Когда-то Шратту прочили блестящую научную карьеру и ждали от него не меньше, чем от Луи Пастера или Роберта Коха. Увы, все его задатки уже давно утоплены в дешевой мексиканской водке. Впрочем, редкие проблески гениальности все еще озаряют сумерки его сознания. Побаиваясь этих прозрений, он умышленно заволакивает их туманом алкоголя — видимо, предпочитает им белую горячку и сопутствующие ей галлюцинации.
Сегодня, ловя на себе его пытливые взгляды, я отчетливо различал в них смесь ненависти и отеческого обожания. Если бы он мог, то запретил бы мне заниматься моими исследованиями. Однако былые надежды и мечты все еще слишком свежи в его памяти. Враждебность, с которой он относится к моей работе, лишь свидетельствует о комплексе вины перед грезами его юности.

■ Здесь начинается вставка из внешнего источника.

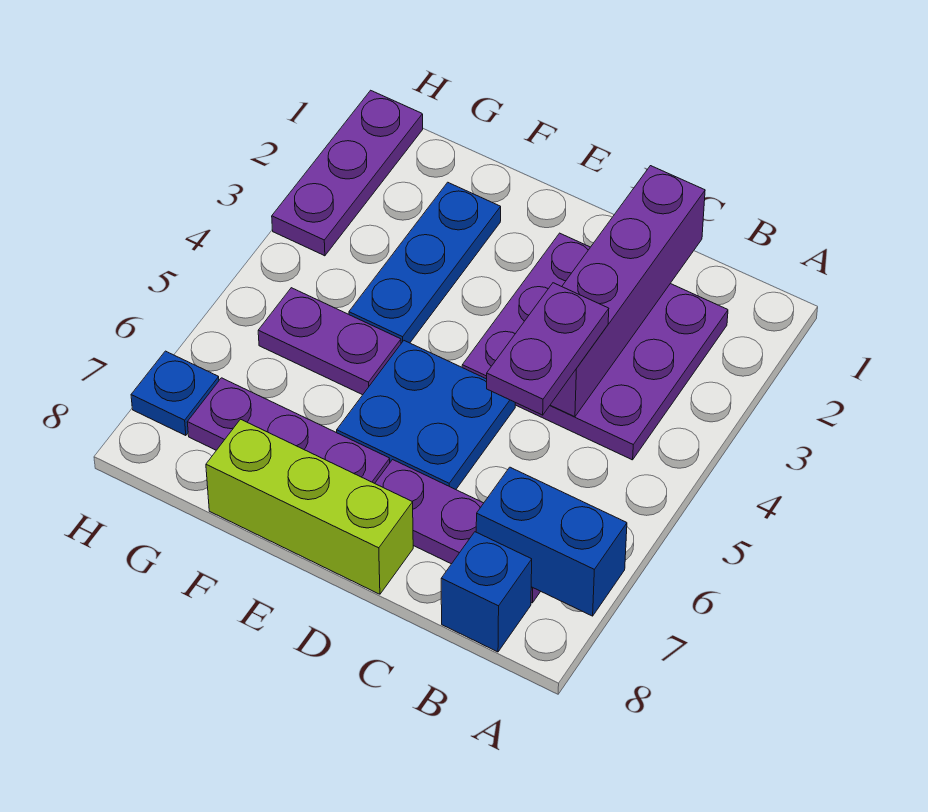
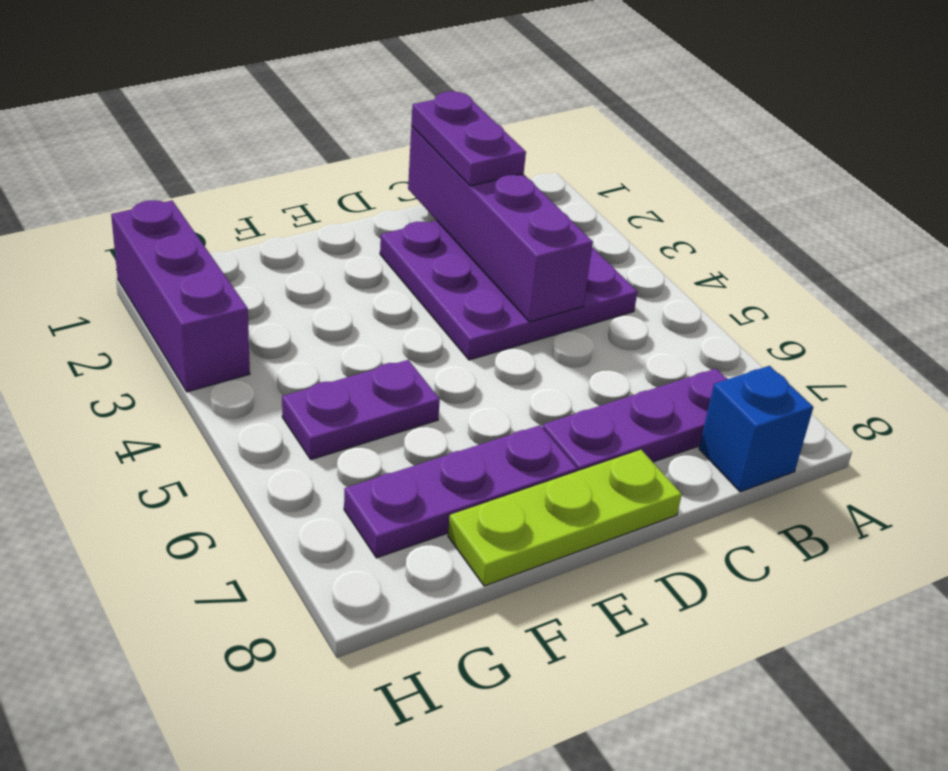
blue 1x2 brick [476,467,627,616] -> none
purple 1x2 plate [487,283,609,415] -> purple 1x2 plate moved to [411,91,526,186]
blue 2x2 plate [337,341,515,489] -> none
lime 1x3 brick [206,419,413,594] -> lime 1x3 plate [448,450,682,586]
blue 1x3 plate [349,182,501,343] -> none
purple 1x3 plate [272,90,423,256] -> purple 1x3 brick [111,200,250,392]
blue 1x1 plate [131,351,219,436] -> none

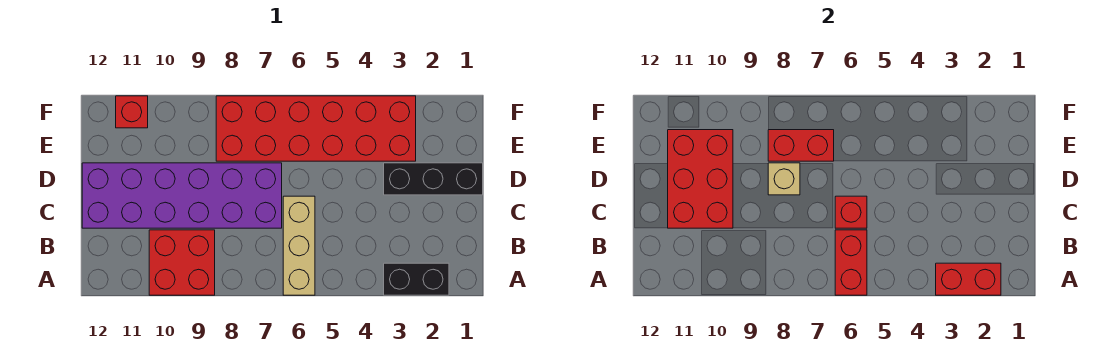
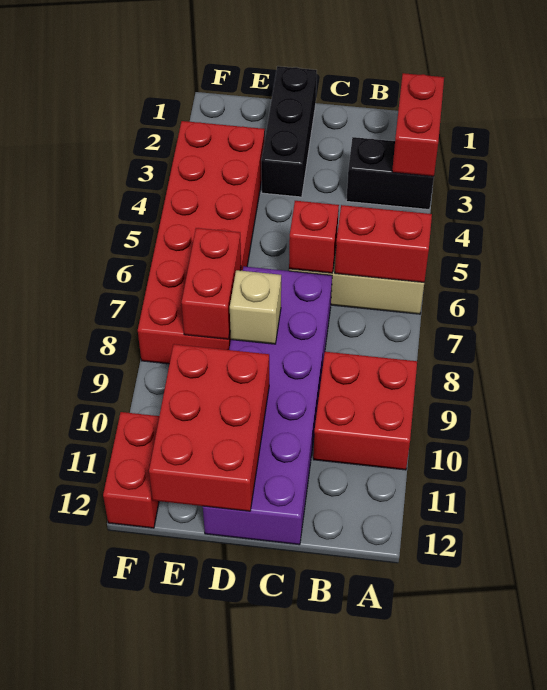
black 1x2 brick [384,263,449,295] -> black 1x2 brick turned to [346,137,434,209]
red 2x3 brick [668,130,733,228] -> red 2x3 brick turned to [149,344,269,511]
red 1x1 brick [116,96,148,128] -> red 1x2 brick [103,412,159,528]

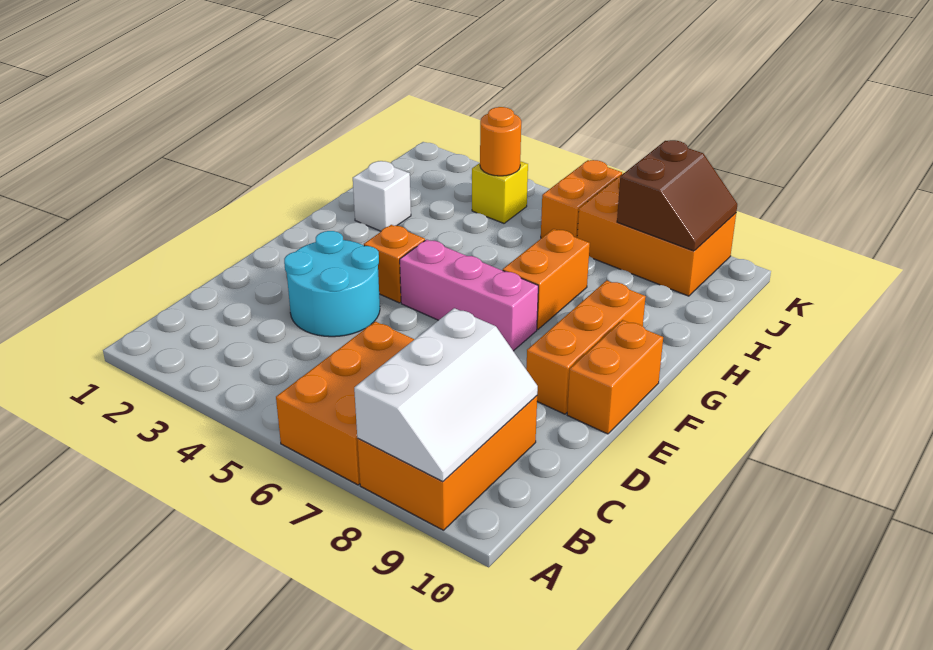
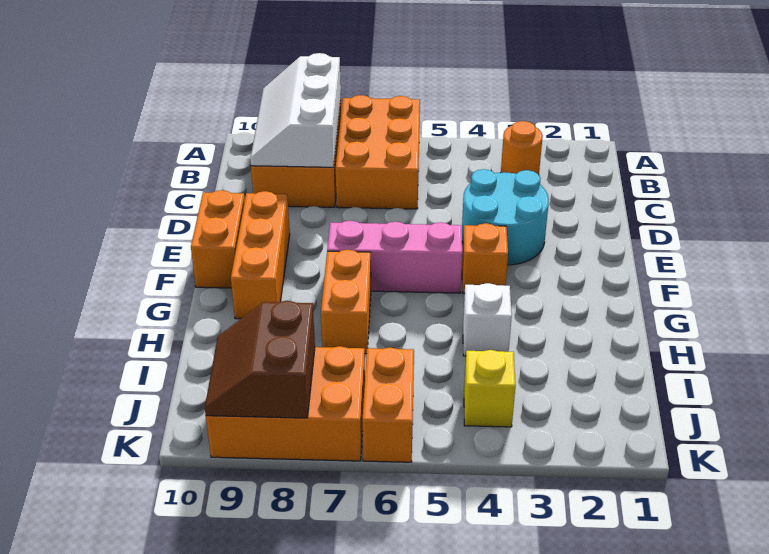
white 1x1 brick [353,161,411,231] -> white 1x1 brick moved to [463,283,512,356]
orange 1x1 round brick [480,107,521,176] -> orange 1x1 round brick moved to [501,121,543,174]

Сидя в кресле возле камина, он нервно потягивал свою трубку. Не понимаю, как он может переносить эту жару, не вылезая из драпового пальто, которое тридцать лет назад привез из Европы. Может быть, у него просто нет другой верхней одежды.
Я почти уверен, что, уходя от меня, он каждый раз дает себе клятву больше никогда не встречаться со мной. Но через несколько дней в моем доме снова звонит телефон, и знакомый хриплый голос спрашивает меня — или у крыльца останавливается старенький «форд» с выкипающим радиатором.
К его приезду я успел анатомировать капуцина. Легкие были поражены туберкулезом, затронувшим также почки. Однако мозг был в хорошем состоянии. Для лучшей сохранности я подключил его к искусственной дыхательной системе.
К позвоночной и сонной артериям я подсоединил тонкие резиновые трубки. Кровообращение поддерживал небольшой насос, также позволявший плавно регулировать давление. Кровяная смесь, циркулировавшая по контуру Виллиса, проходила через две стеклянные колбы, которые я заранее обработал ультрафиолетовыми лучами.
Амплитуду и частоту мельчайших электромагнитных колебаний, сопровождавших жизнедеятельность мозга, измерить было нетрудно. Лента энцефалограммы, медленно выползавшая из самописца, регистрировала дрожащие кривые линии — их отражения на бумаге.
Мне не терпелось услышать от Шратта хоть несколько слов в одобрение моего успеха, но он лишь хмурился и молча смотрел на подрагивающий грифель самопишущего прибора.
Затем он подался вперед и поднес руку к стеклянному сосуду, в котором находился мозг. На это движение лента ответила одновременным изломом обеих линий — более заметным, чем предыдущие. Ампутированный орган реагировал на внешнее раздражение!